* _Material for this task_
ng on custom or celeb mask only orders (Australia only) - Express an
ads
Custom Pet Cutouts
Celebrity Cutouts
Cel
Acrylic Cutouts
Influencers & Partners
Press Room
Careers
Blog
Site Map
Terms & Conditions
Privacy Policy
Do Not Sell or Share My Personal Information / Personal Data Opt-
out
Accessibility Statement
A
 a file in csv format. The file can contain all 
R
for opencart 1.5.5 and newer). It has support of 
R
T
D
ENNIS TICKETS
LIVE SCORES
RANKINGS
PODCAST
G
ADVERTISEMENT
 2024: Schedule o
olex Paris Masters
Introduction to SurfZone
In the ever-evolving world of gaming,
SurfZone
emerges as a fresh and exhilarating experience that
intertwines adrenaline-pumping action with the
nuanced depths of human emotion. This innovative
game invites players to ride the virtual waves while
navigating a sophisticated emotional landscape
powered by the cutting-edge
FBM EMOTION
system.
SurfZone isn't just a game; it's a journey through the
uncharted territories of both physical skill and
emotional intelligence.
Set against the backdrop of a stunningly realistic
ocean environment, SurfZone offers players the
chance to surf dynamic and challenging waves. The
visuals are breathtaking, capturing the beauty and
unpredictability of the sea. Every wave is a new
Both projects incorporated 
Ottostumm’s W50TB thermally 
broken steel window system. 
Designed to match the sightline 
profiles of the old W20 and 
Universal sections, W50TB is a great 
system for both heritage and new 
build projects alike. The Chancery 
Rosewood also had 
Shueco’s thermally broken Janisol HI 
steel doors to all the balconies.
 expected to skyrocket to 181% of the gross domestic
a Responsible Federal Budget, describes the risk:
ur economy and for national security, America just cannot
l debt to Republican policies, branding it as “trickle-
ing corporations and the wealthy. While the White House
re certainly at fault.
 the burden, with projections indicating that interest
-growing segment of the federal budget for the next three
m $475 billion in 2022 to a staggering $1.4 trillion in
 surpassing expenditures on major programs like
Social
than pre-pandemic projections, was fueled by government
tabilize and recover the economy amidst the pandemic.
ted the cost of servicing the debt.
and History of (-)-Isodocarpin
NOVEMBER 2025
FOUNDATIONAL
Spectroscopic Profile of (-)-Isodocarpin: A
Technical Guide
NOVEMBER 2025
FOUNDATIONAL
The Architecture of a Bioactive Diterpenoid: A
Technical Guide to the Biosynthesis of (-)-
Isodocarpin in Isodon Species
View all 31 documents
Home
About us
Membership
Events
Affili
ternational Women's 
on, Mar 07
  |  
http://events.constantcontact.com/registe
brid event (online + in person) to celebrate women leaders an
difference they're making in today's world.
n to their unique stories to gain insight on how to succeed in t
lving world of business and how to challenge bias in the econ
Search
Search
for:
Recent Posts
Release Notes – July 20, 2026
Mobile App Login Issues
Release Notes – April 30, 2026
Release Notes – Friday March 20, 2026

* _Requirement_
Every single line of the listing must be retyped exactly.

* _Response for this exercise_
ng on custom or celeb mask only orders (Australia only) - Express an
ads
Custom Pet Cutouts
Celebrity Cutouts
Cel
Acrylic Cutouts
Influencers & Partners
Press Room
Careers
Blog
Site Map
Terms & Conditions
Privacy Policy
Do Not Sell or Share My Personal Information / Personal Data Opt-
out
Accessibility Statement
A
 a file in csv format. The file can contain all 
R
for opencart 1.5.5 and newer). It has support of 
R
T
D
ENNIS TICKETS
LIVE SCORES
RANKINGS
PODCAST
G
ADVERTISEMENT
 2024: Schedule o
olex Paris Masters
Introduction to SurfZone
In the ever-evolving world of gaming,
SurfZone
emerges as a fresh and exhilarating experience that
intertwines adrenaline-pumping action with the
nuanced depths of human emotion. This innovative
game invites players to ride the virtual waves while
navigating a sophisticated emotional landscape
powered by the cutting-edge
FBM EMOTION
system.
SurfZone isn't just a game; it's a journey through the
uncharted territories of both physical skill and
emotional intelligence.
Set against the backdrop of a stunningly realistic
ocean environment, SurfZone offers players the
chance to surf dynamic and challenging waves. The
visuals are breathtaking, capturing the beauty and
unpredictability of the sea. Every wave is a new
Both projects incorporated 
Ottostumm’s W50TB thermally 
broken steel window system. 
Designed to match the sightline 
profiles of the old W20 and 
Universal sections, W50TB is a great 
system for both heritage and new 
build projects alike. The Chancery 
Rosewood also had 
Shueco’s thermally broken Janisol HI 
steel doors to all the balconies.
 expected to skyrocket to 181% of the gross domestic
a Responsible Federal Budget, describes the risk:
ur economy and for national security, America just cannot
l debt to Republican policies, branding it as “trickle-
ing corporations and the wealthy. While the White House
re certainly at fault.
 the burden, with projections indicating that interest
-growing segment of the federal budget for the next three
m $475 billion in 2022 to a staggering $1.4 trillion in
 surpassing expenditures on major programs like
Social
than pre-pandemic projections, was fueled by government
tabilize and recover the economy amidst the pandemic.
ted the cost of servicing the debt.
and History of (-)-Isodocarpin
NOVEMBER 2025
FOUNDATIONAL
Spectroscopic Profile of (-)-Isodocarpin: A
Technical Guide
NOVEMBER 2025
FOUNDATIONAL
The Architecture of a Bioactive Diterpenoid: A
Technical Guide to the Biosynthesis of (-)-
Isodocarpin in Isodon Species
View all 31 documents
Home
About us
Membership
Events
Affili
ternational Women's 
on, Mar 07
  |  
http://events.constantcontact.com/registe
brid event (online + in person) to celebrate women leaders an
difference they're making in today's world.
n to their unique stories to gain insight on how to succeed in t
lving world of business and how to challenge bias in the econ
Search
Search
for:
Recent Posts
Release Notes – July 20, 2026
Mobile App Login Issues
Release Notes – April 30, 2026
Release Notes – Friday March 20, 2026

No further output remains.